## Work request
The result should be all the records, exact and complete, without a single picture.

Collected data entries:
---------------
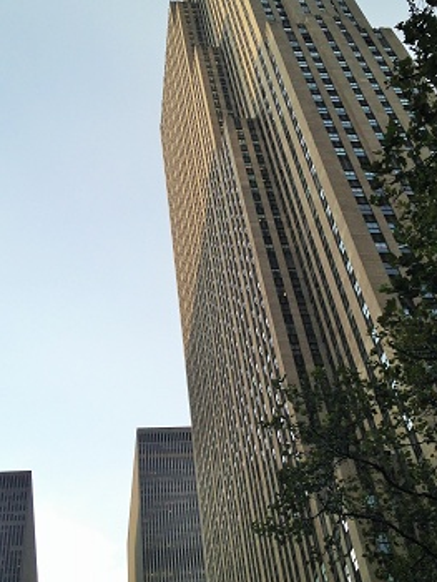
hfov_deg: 29.7
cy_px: 288
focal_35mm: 49
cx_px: 223
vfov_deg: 38.9
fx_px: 824
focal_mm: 4.28
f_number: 2.4
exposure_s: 1/1126
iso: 50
---------------
## Exercise output
hfov_deg: 29.7
cy_px: 288
focal_35mm: 49
cx_px: 223
vfov_deg: 38.9
fx_px: 824
focal_mm: 4.28
f_number: 2.4
exposure_s: 1/1126
iso: 50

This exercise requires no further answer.